Bihospites cells are covered by both rod-shaped and spherical-shaped epibiotic bacteria that are arranged in rows positioned from the anterior to posterior end of the cell. The rod-shaped epibiotic bacteria are 3–5 μm long, while the spherical-shaped bacteria are an order of magnitude smaller and have a diameter of 0.6 μm, with both found to be associated with the cell membrane of the Bihospites host cells. The rod-shaped epibionts form bands along the cell with rows of spherical-shaped epibionts arranged between each band. Each spherical-shaped epibiont is positioned within the small, concave region on the cell membrane between the S-shaped folds. The spherical-shaped bacteria are a lineage of verrucomicrobial bacteria which are known as epixenosomes as they are extrusive in nature to help defend against predators. Each spherical-shaped bacterium appears to have the ability to rapidly discharge a tightly coiled thread through a pore from within itself when disturbed, similar to a defensive extrusome.

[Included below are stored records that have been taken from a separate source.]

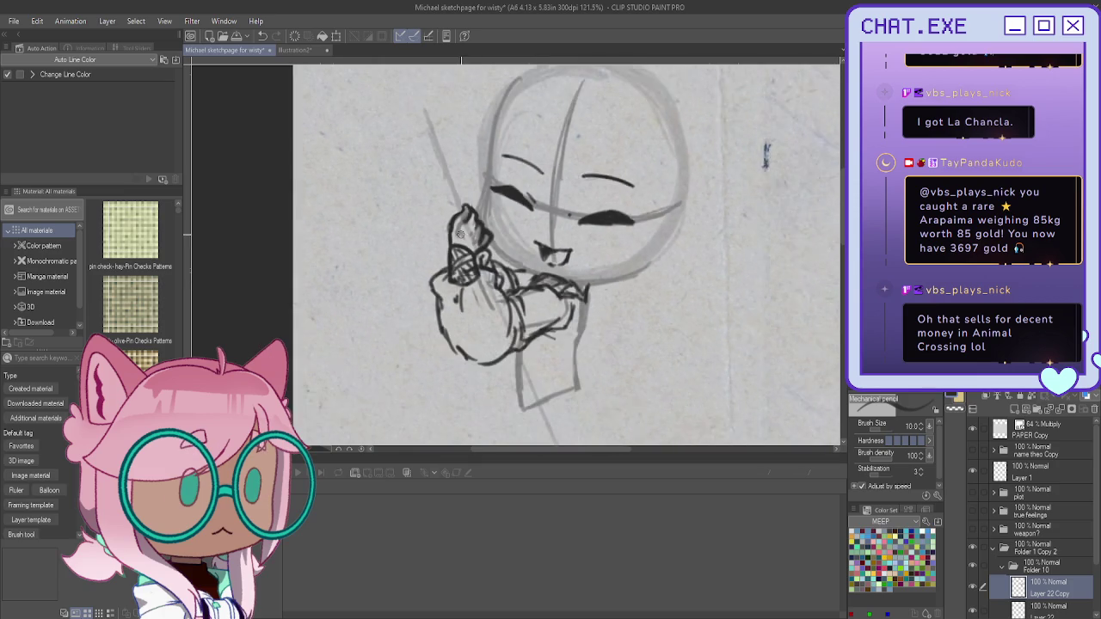
Step: Ink the sleeve's bottom edge and both sides down to the rounded cuff
scroll(444, 278, down, 2)
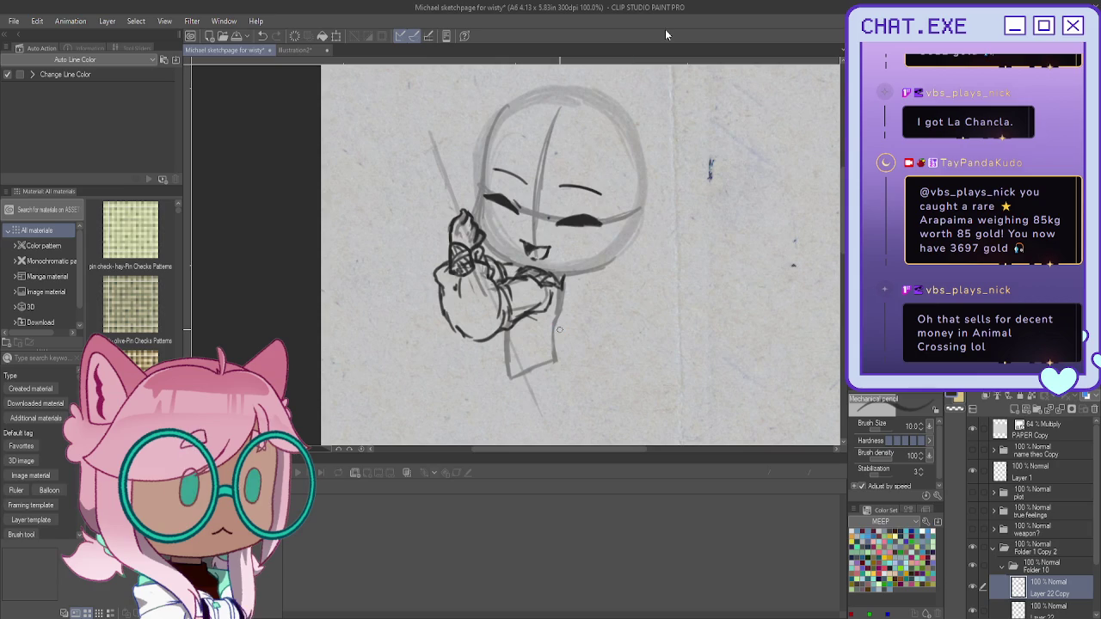
key(alt+Tab)
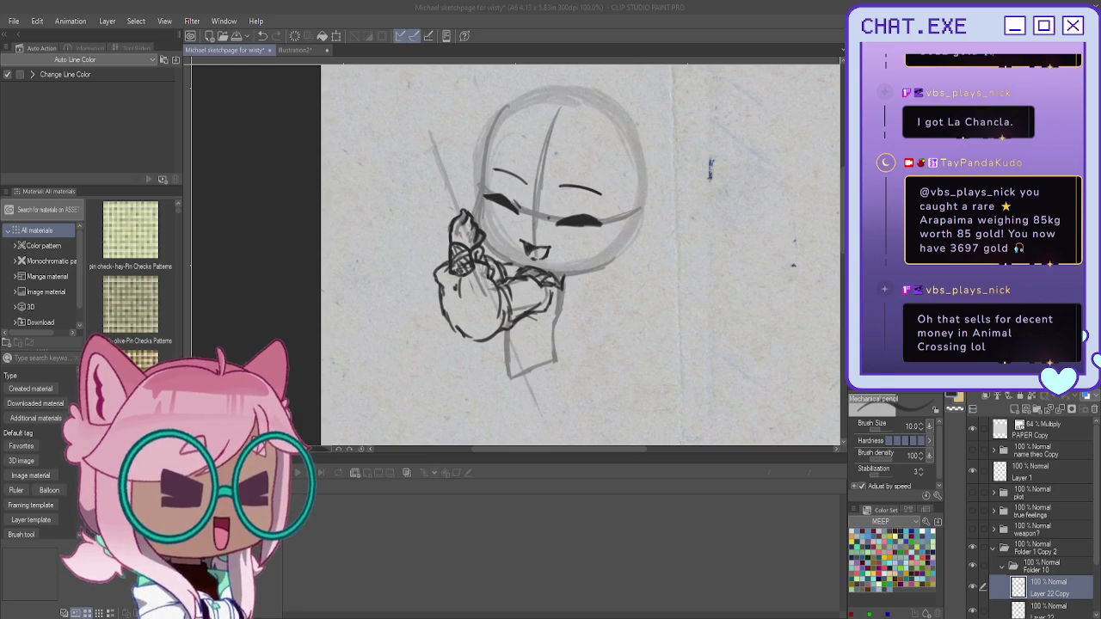
scroll(540, 352, up, 2)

=== Internal ultrastructure ===
Like many euglenozoans, Bihospites contain clusters of tubular extrusomes, each about 4 μm long, positioned beneath the cell membrane which emerge at the tips of each S-shaped fold on the cell membrane. The cytoplasm of Bihospites contains many vacuoles, some of which contain intracellular bacteria.

There are several ultrastructural features found within the cytoplasm of Bihospites that have been observed in other lineages that survive within a semi-anoxic or anoxic environment. The anterior end of each Bihospites cell contains several black bodies which may be associated with survival in a low oxygen environment, as similar black inclusions have been noted in semi-anoxic ciliate and euglenid lineages [5]. As well, immediately below the microtubule array under the surface of Bihospites cells, a layer of derived mitochondrial organelles is present. The mitochondrial-derived organelles are similar to hydrogenosomes, and contain reduced cristae. These hydrogenosome-like reduced mitochondria have been observed in other species of Symbiontida, as well as other anaerobic protists, and may be associated with survival in low oxygen environments.

Bihospites cells have a unique and complex C-shaped rod apparatus composed of lamellae that associates the feeding apparatus with the nucleus of each cell. The posterior end of a single rod structure is situated at the bottom of the feeding pocket, while the anterior end of this rod encircles and surrounds the anterior end of the nucleus. This positioning generates a C-shape around the nucleus of the cell. Surrounding the C-shaped rod is an accessory rod structure which is also associated with the feeding pocket. In Bihospites cells, the feeding and flagellar pockets are associated with one another, forming a structure known as a subapical vestibulum. Between the feeding pocket and flagellar pocket, a cytostomal funnel is present which is formed as an extension of the posterior end of the accessory rod, which then surrounds the C-shaped rod apparatus. Rod-based feeding apparatuses have been observed in other euglenozoan lineages, such as some diplonemids and euglenids, however this exact feeding apparatus structure is unique to Bihospites.

Bihospites cells contain one indented nucleus, which is associated with the feeding pocket via the C-shaped rod apparatus present within each cell. This association results in the nucleus being positioned consistently in the anterior region of the cell. Chromosomes within the nucleus are found to be permanently condensed. Sexual reproduction of Bihospites has not yet been observed and currently, the life cycle of Bihospites is unknown.

== Genetics ==
Genetics of Bihospites are not well known however its phylogenetic position within Symbiontida is well supported through molecular phylogenetic data from small-subunit rDNA. Kinetoplasts, which are unique organizations of mitochondrial DNA present in kinetoplastids, a different lineage of Euglenozoans, were not observed within the reduced mitochondria of Bihospites.

== Practical importance ==
Currently, the practical importance of Bihospites is unknown. However, the presence of spherical-shaped epibiont bacteria on the cell surface, which rapidly discharge when disturbed similar to defensive extrusive organelles, can provide information on the evolution of extrusive organelles when compared to the different types of extrusomes present within other eukaryotic lineages.